The practical efficacy of the proposed framework is evidenced by its improvement over the state-of-the-art certified accuracies for $\ell_1$ on standard datasets such as CIFAR-10 and ImageNet. The results demonstrate that by choosing appropriate smoothing distributions—specifically those aligning with the geometry of the Wulff Crystal—substantial gains in robust accuracy can be achieved.

• For $\ell_1$ adversaries, adopting uniform or specifically tailored Wulff Crystal distributions enables models to attain robustness guarantees that other techniques cannot match efficiently.
• The research further incorporates stability training and semi-supervised learning techniques to enhance model performance, suggesting practical pathways for integrating more data and training strategies.

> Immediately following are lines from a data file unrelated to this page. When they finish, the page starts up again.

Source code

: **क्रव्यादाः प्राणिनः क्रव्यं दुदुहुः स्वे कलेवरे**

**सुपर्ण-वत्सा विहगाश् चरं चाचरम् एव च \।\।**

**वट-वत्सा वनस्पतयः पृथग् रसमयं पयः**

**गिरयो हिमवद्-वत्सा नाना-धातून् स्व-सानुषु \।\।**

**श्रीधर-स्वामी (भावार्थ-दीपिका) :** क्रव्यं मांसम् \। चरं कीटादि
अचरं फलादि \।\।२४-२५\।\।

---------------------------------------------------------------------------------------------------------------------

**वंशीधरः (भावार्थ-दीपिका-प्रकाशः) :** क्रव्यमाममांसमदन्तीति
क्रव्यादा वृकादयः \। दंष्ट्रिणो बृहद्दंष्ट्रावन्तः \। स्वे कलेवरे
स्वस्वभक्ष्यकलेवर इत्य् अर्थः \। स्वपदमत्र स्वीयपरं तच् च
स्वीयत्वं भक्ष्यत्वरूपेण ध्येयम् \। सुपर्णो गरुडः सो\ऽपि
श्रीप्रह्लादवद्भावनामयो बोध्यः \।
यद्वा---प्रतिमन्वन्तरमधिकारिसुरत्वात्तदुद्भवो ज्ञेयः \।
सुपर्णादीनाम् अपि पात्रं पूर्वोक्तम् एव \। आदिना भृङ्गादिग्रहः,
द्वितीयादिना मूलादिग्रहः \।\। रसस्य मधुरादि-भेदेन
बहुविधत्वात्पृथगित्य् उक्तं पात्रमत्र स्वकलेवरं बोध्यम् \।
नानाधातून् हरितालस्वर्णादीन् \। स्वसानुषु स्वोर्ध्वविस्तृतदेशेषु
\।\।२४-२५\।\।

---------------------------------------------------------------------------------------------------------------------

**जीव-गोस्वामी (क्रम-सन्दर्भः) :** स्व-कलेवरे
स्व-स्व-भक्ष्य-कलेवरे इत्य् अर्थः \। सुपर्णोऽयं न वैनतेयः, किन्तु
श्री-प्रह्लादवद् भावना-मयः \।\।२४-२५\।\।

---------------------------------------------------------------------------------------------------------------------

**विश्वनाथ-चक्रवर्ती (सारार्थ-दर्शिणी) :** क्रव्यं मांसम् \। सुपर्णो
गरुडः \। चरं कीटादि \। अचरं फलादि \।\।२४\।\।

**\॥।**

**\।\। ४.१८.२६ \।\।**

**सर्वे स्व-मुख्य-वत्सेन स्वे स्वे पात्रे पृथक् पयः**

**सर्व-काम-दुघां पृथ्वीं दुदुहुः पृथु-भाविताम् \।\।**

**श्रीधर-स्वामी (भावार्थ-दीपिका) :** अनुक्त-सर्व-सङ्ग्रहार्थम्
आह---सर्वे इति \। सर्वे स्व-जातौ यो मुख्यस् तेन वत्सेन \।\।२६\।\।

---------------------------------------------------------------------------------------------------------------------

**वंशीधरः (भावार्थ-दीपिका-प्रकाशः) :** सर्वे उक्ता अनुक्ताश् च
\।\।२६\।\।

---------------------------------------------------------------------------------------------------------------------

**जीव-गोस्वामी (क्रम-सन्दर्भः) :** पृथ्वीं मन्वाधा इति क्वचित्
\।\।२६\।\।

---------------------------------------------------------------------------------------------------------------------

Speculating Future Directions

While this research markedly enriches the understanding and capability of randomized smoothing, it also highlights the inherent challenges in scaling robustness guarantees for high-dimensional data and under alternative norms ($\ell_1, \ell_\infty$). Future research may focus on:

• Developing more efficient computational techniques to leverage the full potential of Wulff Crystal-based distributions for real-world applications.
• Exploring extensions of randomized smoothing beyond classical norm settings, potentially involving distributionally robust optimization methods that consider complex perturbation models.
• Investigating hybrid approaches that can balance the expressive power and computational requirements, particularly as input dimensions continue to grow.

The blending of geometric insights with statistical robustness in this work not only forwards adversarial defense but also opens avenues for a more principled development of robust machine learning models. The research provides a rich platform for further theoretical exploration and practical integration into diverse AI systems.